▶ **YOUR GOAL**
Copy out the rows below word for word, leaving out the pictures.

▶ **Data items**
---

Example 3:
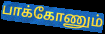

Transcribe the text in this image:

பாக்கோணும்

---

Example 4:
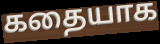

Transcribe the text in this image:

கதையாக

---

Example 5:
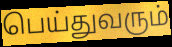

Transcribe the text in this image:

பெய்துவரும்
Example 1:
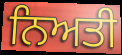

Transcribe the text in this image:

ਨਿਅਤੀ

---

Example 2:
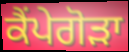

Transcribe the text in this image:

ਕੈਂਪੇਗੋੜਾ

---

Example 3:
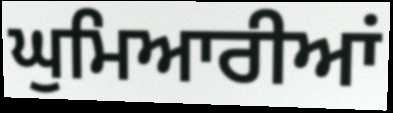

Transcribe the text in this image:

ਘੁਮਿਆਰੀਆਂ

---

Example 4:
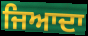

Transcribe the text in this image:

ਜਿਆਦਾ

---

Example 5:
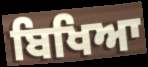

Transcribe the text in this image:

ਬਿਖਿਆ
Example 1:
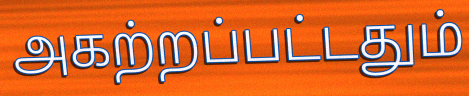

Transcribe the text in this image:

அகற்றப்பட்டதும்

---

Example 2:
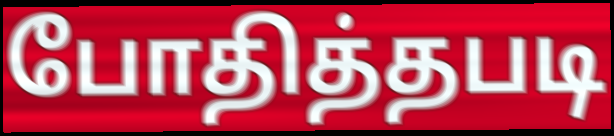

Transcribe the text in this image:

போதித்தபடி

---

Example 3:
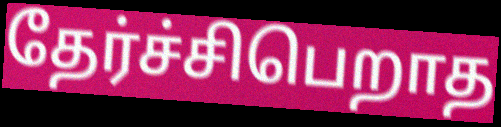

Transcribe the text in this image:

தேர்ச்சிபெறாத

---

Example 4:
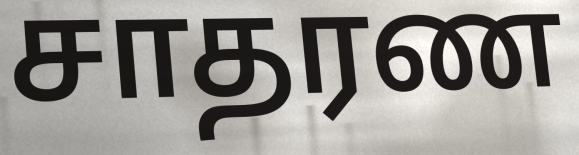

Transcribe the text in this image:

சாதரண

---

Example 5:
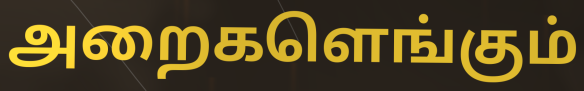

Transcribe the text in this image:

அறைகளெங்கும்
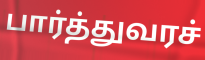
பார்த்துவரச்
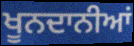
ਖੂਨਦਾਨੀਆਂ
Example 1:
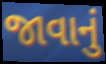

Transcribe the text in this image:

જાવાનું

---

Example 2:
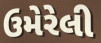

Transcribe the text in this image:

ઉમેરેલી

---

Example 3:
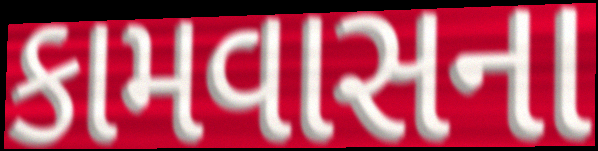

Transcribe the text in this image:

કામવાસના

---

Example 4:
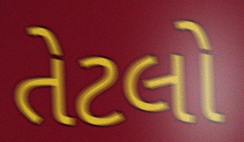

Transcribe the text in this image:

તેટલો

▶ **TASK OUTPUT**
---

Example 3:

Transcribe the text in this image:

பாக்கோணும்

---

Example 4:

Transcribe the text in this image:

கதையாக

---

Example 5:

Transcribe the text in this image:

பெய்துவரும்
Example 1:

Transcribe the text in this image:

ਨਿਅਤੀ

---

Example 2:

Transcribe the text in this image:

ਕੈਂਪੇਗੋੜਾ

---

Example 3:

Transcribe the text in this image:

ਘੁਮਿਆਰੀਆਂ

---

Example 4:

Transcribe the text in this image:

ਜਿਆਦਾ

---

Example 5:

Transcribe the text in this image:

ਬਿਖਿਆ
Example 1:

Transcribe the text in this image:

அகற்றப்பட்டதும்

---

Example 2:

Transcribe the text in this image:

போதித்தபடி

---

Example 3:

Transcribe the text in this image:

தேர்ச்சிபெறாத

---

Example 4:

Transcribe the text in this image:

சாதரண

---

Example 5:

Transcribe the text in this image:

அறைகளெங்கும்
பார்த்துவரச்
ਖੂਨਦਾਨੀਆਂ
Example 1:

Transcribe the text in this image:

જાવાનું

---

Example 2:

Transcribe the text in this image:

ઉમેરેલી

---

Example 3:

Transcribe the text in this image:

કામવાસના

---

Example 4:

Transcribe the text in this image:

તેટલો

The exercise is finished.